READING TEXT:
-------

Sunday, July 18, 2010
I am overwhelmed by the response of my last blog entry. I never really thought anyone reads these, so it's amazing that it was picked to be a popular blog post. I truly appreciate all the comments that everyone has left. It helped me to realize what a tremendous support system this really is. Thank you all so much!
Thursday, July 15, 2010
I went on a run and walk tonight just to relieve stress and get in some extra steps. While I was on my run, I had the thought, "I'm not fat". What was weird about thinking this was that I didn't immediately have 3 other thoughts attacking that one. It seems that I actually believe that I'm not fat now. It was such an intense moment of realization for me, but it's something so simple. I felt like yelling it out loud. It was liberating and powerful. I am growing stronger everyday, both physically and mentally, and I'm proud of myself. And now I can fully realize that. :-)

-------

WORK INSTRUCTIONS:
A - Translate this sentence from the blog text into Spanish: "It was such an intense moment of realization for me, but it's something so simple."
B - Write the next few sentences of the blog text, picking up after its final line.

RECORD EXTRACTS:
-------

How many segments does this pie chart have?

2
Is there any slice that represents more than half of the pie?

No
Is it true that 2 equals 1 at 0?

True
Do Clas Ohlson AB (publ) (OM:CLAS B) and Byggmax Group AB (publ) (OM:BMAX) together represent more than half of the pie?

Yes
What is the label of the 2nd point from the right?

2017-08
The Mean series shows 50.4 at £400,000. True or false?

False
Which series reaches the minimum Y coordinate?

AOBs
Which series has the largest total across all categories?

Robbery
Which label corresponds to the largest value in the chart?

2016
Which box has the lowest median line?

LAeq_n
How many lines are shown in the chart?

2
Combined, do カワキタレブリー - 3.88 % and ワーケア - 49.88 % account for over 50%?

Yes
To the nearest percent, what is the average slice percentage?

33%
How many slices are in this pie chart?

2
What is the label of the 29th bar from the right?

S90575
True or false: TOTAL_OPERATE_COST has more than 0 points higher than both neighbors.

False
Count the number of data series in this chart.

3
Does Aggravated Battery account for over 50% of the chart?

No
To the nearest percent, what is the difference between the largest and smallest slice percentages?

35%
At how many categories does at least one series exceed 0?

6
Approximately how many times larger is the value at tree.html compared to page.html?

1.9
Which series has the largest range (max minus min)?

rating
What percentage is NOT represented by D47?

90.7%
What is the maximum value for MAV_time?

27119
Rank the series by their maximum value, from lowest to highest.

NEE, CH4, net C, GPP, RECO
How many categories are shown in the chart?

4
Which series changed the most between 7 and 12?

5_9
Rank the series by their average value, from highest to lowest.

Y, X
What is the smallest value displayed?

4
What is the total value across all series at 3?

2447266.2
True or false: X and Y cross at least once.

-------

PER-TASK OUTPUTS:
A - Fue un momento de toma de conciencia muy intenso para mí, pero es algo tan sencillo.

B -
Wednesday, July 07, 2010
I just realized that I hadn't updated after I ran my 10K mud run. It went really well. My friend who I signed up with didn't train as much as I had, so I ended up walking more than I would have otherwise because I didn't want to ditch her. We had a blast. It was much harder than we thought it would be, but we made it in an hour and 43 minutes which I think is pretty good for two non-runners through the mud and over and around obstacles. We're doing it again next year. It helped me to feel and realize that I am strong, powerful, and beautiful. I loved the exhileration!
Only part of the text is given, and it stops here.